The disparity is particularly acute on the defensive glass. Michigan State’s 27.4 defensive rebounds per game, while UCLA’s 22.6 ranks 316th. In the February meeting, the Spartans held UCLA to 59 points on 37% shooting while building a 31-point lead; the possession battle was decisive before the final horn. UCLA coach Mick Cronin has cited physicality as his team’s primary challenge against Tom Izzo’s program, and the rebounding numbers validate that concern with specificity.
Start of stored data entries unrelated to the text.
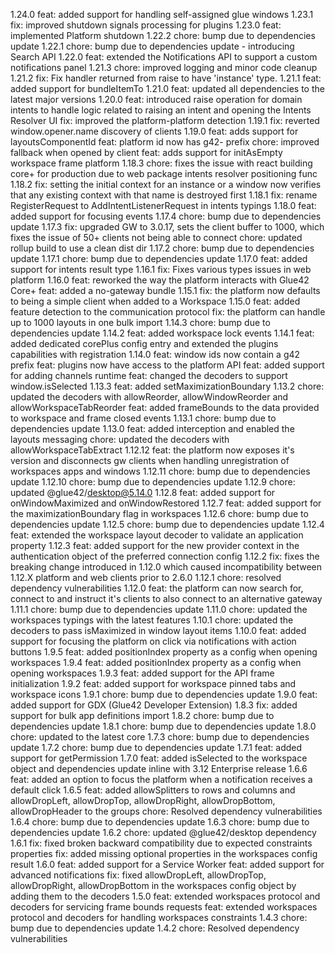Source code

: 1.24.0
feat: added support for handling self-assigned glue windows
1.23.1
fix: improved shutdown signals processing for plugins
1.23.0
feat: implemented Platform shutdown
1.22.2
chore: bump due to dependencies update
1.22.1
chore: bump due to dependencies update - introducing Search API
1.22.0
feat: extended the Notifications API to support a custom notifications panel
1.21.3
chore: improved logging and minor code cleanup
1.21.2
fix: Fix handler returned from raise to have 'instance' type.
1.21.1
feat: added support for bundleItemTo
1.21.0
feat: updated all dependencies to the latest major versions
1.20.0
feat: introduced raise operation for domain intents to handle logic related to raising an intent and opening the Intents Resolver UI 
fix: improved the platform-platform detection
1.19.1
fix: reverted window.opener.name discovery of clients
1.19.0
feat: adds support for layoutsComponentId
feat: platform id now has g42- prefix
chore: improved fallback when opened by client
feat: adds support for initAsEmpty workspace frame platform
1.18.3
chore: fixes the issue with react building core+ for production due to web package intents resolver positioning func
1.18.2
fix: setting the initial context for an instance or a window now verifies that any existing context with that name is destroyed first 
1.18.1
fix: rename RegisterRequest to AddIntentListenerRequest in intents typings 
1.18.0
feat: added support for focusing events
1.17.4
chore: bump due to dependencies update
1.17.3
fix: upgraded GW to 3.0.17, sets the client buffer to 1000, which fixes the issue of 50+ clients not being able to connect
chore: updated rollup build to use a clean dist dir
1.17.2
chore: bump due to dependencies update
1.17.1
chore: bump due to dependencies update
1.17.0
feat: added support for intents result type
1.16.1
fix: Fixes various types issues in web platform
1.16.0
feat: reworked the way the platform interacts with Glue42 Core+
feat: added a no-gateway bundle
1.15.1
fix: the platform now defaults to being a simple client when added to a Workspace
1.15.0
feat: added feature detection to the communication protocol
fix: the platform can handle up to 1000 layouts in one bulk import
1.14.3
chore: bump due to dependencies update
1.14.2
feat: added workspace lock events
1.14.1
feat: added dedicated corePlus config entry and extended the plugins capabilities with registration
1.14.0
feat: window ids now contain a g42 prefix
feat: plugins now have access to the platform API
feat: added support for adding channels runtime
feat: changed the decoders to support window.isSelected
1.13.3
feat: added setMaximizationBoundary
1.13.2
chore: updated the decoders with allowReorder, allowWindowReorder and allowWorkspaceTabReorder
feat: added frameBounds to the data provided to workspace and frame closed events
1.13.1
chore: bump due to dependencies update
1.13.0
feat: added interception and enabled the layouts messaging
chore: updated the decoders with allowWorkspaceTabExtract
1.12.12
feat: the platform now exposes it's version and disconnects gw clients when handling unregistration of workspaces apps and windows
1.12.11
chore: bump due to dependencies update
1.12.10
chore: bump due to dependencies update
1.12.9
chore: updated @glue42/desktop@5.14.0
1.12.8
feat: added support for onWindowMaximized and onWindowRestored
1.12.7
feat: added support for the maximizationBoundary flag in workspaces
1.12.6
chore: bump due to dependencies update
1.12.5
chore: bump due to dependencies update
1.12.4
feat: extended the workspace layout decoder to validate an application property
1.12.3
feat: added support for the new provider context in the authentication object of the preferred connection config
1.12.2
fix: fixes the breaking change introduced in 1.12.0 which caused incompatibility between 1.12.X platform and web clients prior to 2.6.0
1.12.1
chore: resolved dependency vulnerabilities
1.12.0
feat: the platform can now search for, connect to and instruct it's clients to also connect to an alternative gateway 
1.11.1
chore: bump due to dependencies update
1.11.0
chore: updated the workspaces typings with the latest features
1.10.1 
chore: updated the decoders to pass isMaximized in window layout items
1.10.0
feat: added support for focusing the platform on click via notifications with action buttons
1.9.5
feat: added positionIndex property as a config when opening workspaces
1.9.4
feat: added positionIndex property as a config when opening workspaces
1.9.3
feat: added support for the API frame initialization
1.9.2
feat: added support for workspace pinned tabs and workspace icons
1.9.1
chore: bump due to dependencies update
1.9.0
feat: added support for GDX (Glue42 Developer Extension)
1.8.3
fix: added support for bulk app definitions import
1.8.2
chore: bump due to dependencies update
1.8.1
chore: bump due to dependencies update
1.8.0
chore: updated to the latest core
1.7.3
chore: bump due to dependencies update
1.7.2
chore: bump due to dependencies update
1.7.1
feat: added support for getPermission
1.7.0
feat: added isSelected to the workspace object and dependencies update inline with 3.12 Enterprise release
1.6.6
feat: added an option to focus the platform when a notification receives a default click
1.6.5
feat: added allowSplitters to rows and columns and allowDropLeft, allowDropTop, allowDropRight, allowDropBottom, allowDropHeader to the groups
chore: Resolved dependency vulnerabilities
1.6.4
chore: bump due to dependencies update
1.6.3
chore: bump due to dependencies update
1.6.2
chore: updated @glue42/desktop dependency
1.6.1
fix: fixed broken backward compatibility due to expected constraints properties
fix: added missing optional properties in the workspaces config result
1.6.0
feat: added support for a Service Worker
feat: added support for advanced notifications
fix: fixed allowDropLeft, allowDropTop, allowDropRight, allowDropBottom in the workspaces config object by adding them to the decoders
1.5.0
feat: extended workspaces protocol and decoders for servicing frame bounds requests
feat: extended workspaces protocol and decoders for handling workspaces constraints
1.4.3
chore: bump due to dependencies update
1.4.2
chore: Resolved dependency vulnerabilities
Jaxon Kohler enters with 19.7 points and 9.3 rebounds per game over his last three, a surge that coincides with Michigan State’s postseason push. Carson Cooper has joined him in double figures in five of six games. Both operate against a UCLA frontcourt that allows opponents to shoot 52.9% from two-point range, a porous interior mark that Michigan State’s 53.8% conversion rate should see some success on.
Dent’s Turnaround and Perimeter Variance
Donovan Dent’s first Big Ten tournament triple-double, 12 points, 12 assists, and 10 rebounds against Rutgers, announced his arrival as a March weapon. His 65-to-4 assist-to-turnover ratio over the last six games represents ball security Michigan State hasn’t seen recently. The difference this time? Whether that precision survives Spartans guard Jeremy Fears Jr., who held Dent to six points and outplayed him decisively in February with 16 points and 10 assists of his own. Fears averages a team-best 31.9 minutes and leads Michigan State in scoring at 15.5 points per game. His defensive assignment on Dent will determine whether UCLA’s offensive resurgence translates to a neutral court or remains a home-floor phenomenon.
UCLA’s 37.9% three-point shooting offers a variance pathway that does not require Dent to dominate the ball. The Bruins convert 37.9% from deep against a Michigan State defense that allows 32.4% from three, a moderate gap that suggests open looks will be contested rather than conceded. If UCLA’s perimeter shooters, including Tyler Bilodeau’s 21-point explosion against Rutgers, find rhythm early, the possession deficit created by rebounding can be offset by efficiency. The 140.5 total assumes this balance: Michigan State’s defensive rating suppresses scoring, UCLA’s three-point accuracy creates burst potential.